* Collected data:
----

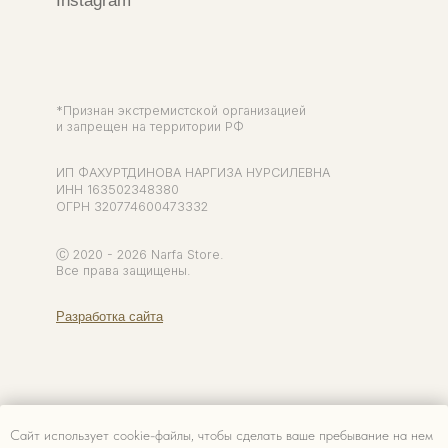
Сайт использует cookie-файлы, чтобы сделать ваше пребывание на нем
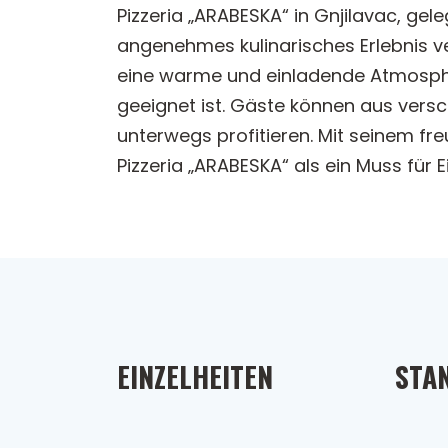
Pizzeria „ARABESKA“ in Gnjilavac, gel
angenehmes kulinarisches Erlebnis ve
eine warme und einladende Atmosphä
geeignet ist. Gäste können aus ver
unterwegs profitieren. Mit seinem fre
Pizzeria „ARABESKA“ als ein Muss für
EINZELHEITEN
STA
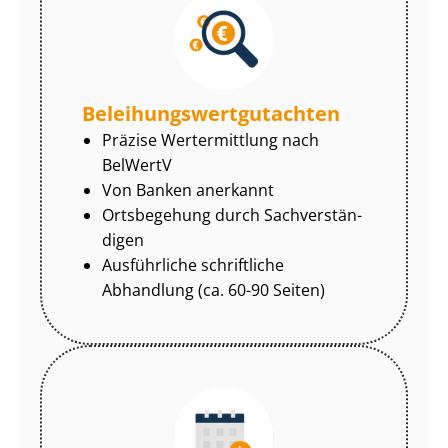
Be­lei­hungs­wert­gut­ach­ten
Präzise Wertermittlung nach
BelWertV
Von Banken anerkannt
Ortsbegehung durch Sach­ver­stän­
di­gen
Ausführliche schriftliche
Abhandlung (ca. 60-90 Seiten)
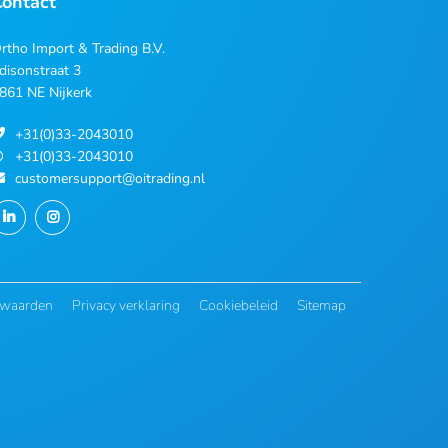
Contact
rtho Import & Trading B.V.
disonstraat 3
861 NE Nijkerk
+31(0)33-2043010
+31(0)33-2043010
customersupport@oitrading.nl
rwaarden
Privacy verklaring
Cookiebeleid
Sitemap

----

* TASK TO CARRY OUT: With the pictures omitted, print each line of the data above precisely as given.

* PROBLEM SOLUTION:
Сайт использует cookie-файлы, чтобы сделать ваше пребывание на нем
Pizzeria „ARABESKA“ in Gnjilavac, gel
angenehmes kulinarisches Erlebnis ve
eine warme und einladende Atmosphä
geeignet ist. Gäste können aus ver
unterwegs profitieren. Mit seinem fre
Pizzeria „ARABESKA“ als ein Muss für
EINZELHEITEN
STA
Be­lei­hungs­wert­gut­ach­ten
Präzise Wertermittlung nach
BelWertV
Von Banken anerkannt
Ortsbegehung durch Sach­ver­stän­
di­gen
Ausführliche schriftliche
Abhandlung (ca. 60-90 Seiten)
Contact
rtho Import & Trading B.V.
disonstraat 3
861 NE Nijkerk
+31(0)33-2043010
+31(0)33-2043010
customersupport@oitrading.nl
rwaarden
Privacy verklaring
Cookiebeleid
Sitemap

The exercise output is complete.